Je suis un peu méfiant face à ce genre de système (un peu comme la démocratie censitaire en politique), parce que cela crée une rupture sociale dans une communauté, une reproduction des mécaniques de classe, etc. La question de l'argent ne devrait pas rentrer en compte dans le développement, sinon tu pourrais avoir des tentatives d'"OPA" sauvages en détournant cette mécanique (une grosse boîte qui paie plein de développeurs pour diriger le projet libre vers ses besoins, et tout ça à moindre frais).

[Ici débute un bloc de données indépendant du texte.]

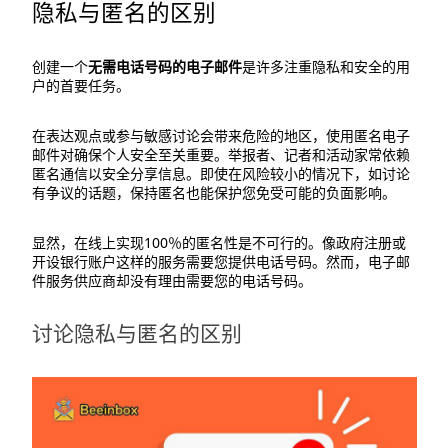
隐私与匿名的区别
创建一个
无需电话号码的电子邮件
是许多注重隐私和安全的用
户的首要任务。
在表达观点或参与敏感讨论会带来危险的地区，使用匿名电子
邮件对确保个人安全至关重要。举报者、记者和活动家常依赖
匿名通信以安全分享信息。即使在风险较小的情况下，如讨论
有争议的话题，保持匿名也能保护您免受可能的负面影响。
显然，在线上实现100％的匿名性是不可行的。像政府注册或
开设银行账户这样的服务需要您提供电话号码。然而，电子邮
件服务供应商却没有理由需要您的电话号码。
讨论隐私与匿名的区别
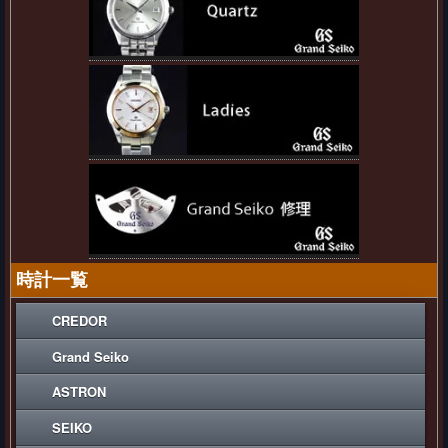
時計一覧
CREDOR
Grand Seiko
ASTRON
SEIKO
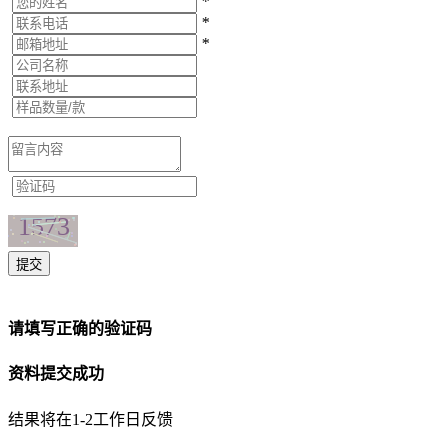
*
*
*
提交
请填写正确的验证码
资料提交成功
结果将在1-2工作日反馈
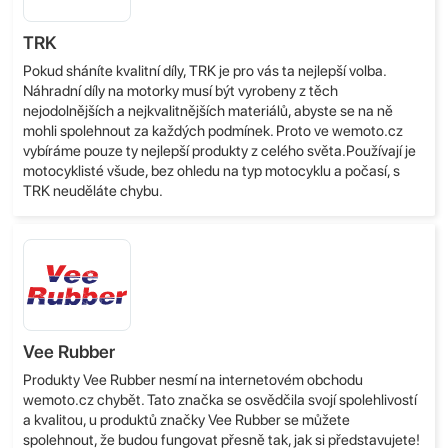
TRK
Pokud sháníte kvalitní díly, TRK je pro vás ta nejlepší volba.
Náhradní díly na motorky musí být vyrobeny z těch
nejodolnějších a nejkvalitnějších materiálů, abyste se na ně
mohli spolehnout za každých podmínek. Proto ve wemoto.cz
vybíráme pouze ty nejlepší produkty z celého světa.Používají je
motocyklisté všude, bez ohledu na typ motocyklu a počasí, s
TRK neuděláte chybu.
Vee Rubber
Produkty Vee Rubber nesmí na internetovém obchodu
wemoto.cz chybět. Tato značka se osvědčila svojí spolehlivostí
a kvalitou, u produktů značky Vee Rubber se můžete
spolehnout, že budou fungovat přesně tak, jak si představujete!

Par contre, il y a peut-être là une idée à creuser avec la question du don mensuel (un peu comme dans bountysource). On pourrait penser ton système mais pour le statut de membre. Par ex., les membres donateurs ont 1 voix. Mais le problème reste le même, même si tu fixes juste un minimum de la donation à 1 euro (le membre qui donne 1 euro et celui qui donne 1000 euro ont le même nombre de voix), pour nous en Europe, ce n'est pas grand chose, mais dans certains pays, c'est une somme qui représente bien davantage. Cela créerait une organisation "pour les occidentaux", alors que le libre se veut internationaliste, en suivant ce qu'est la technique contemporaine des réseaux.
On pourrait penser à joindre la méritocratie et la démocratie. On pourrait imaginer un système où tous les membres partent avec une voix (pas besoin de payer, juste de créer un compte, cela crée en effet un risque de fraude, on pourrait envisager un moyen de l'empêcher sans doute). Et après, ton importance dans la prise de décision correspond à tes contributions. Tout le monde peut participer dans un projet libre, cela va du design, en passant par la traduction ou les corrections orthographiques du wiki, jusqu'aux développeurs qui mettent les mains dans le [C]ambouis (il faudrait savoir si chaque activité a le même poids, ou alors quel ratio créer). En fonction, de ta participation tu engranges des voix. Cela peut ne pas correspondre forcément à une progression linéaire. Et il faudrait un maximum des points (un état de "super" contributeur, par ex. à 1000 voix), et tu pourrais perdre des points avec le temps si tu ne participes plus. Ca pourrait faire un algo sympa tout ça (si j'ai un peu de temps, je m'y risquerai, et vous le soumettrai).
L'ébauche d'un tel système pousserait peut-être à s'impliquer dans la vie du projet, tout en respectant la voix de l'utilisateur passif (qui ne fait rien), ou celui qui fait peu, par ex. le correcteur de coquilles du wiki.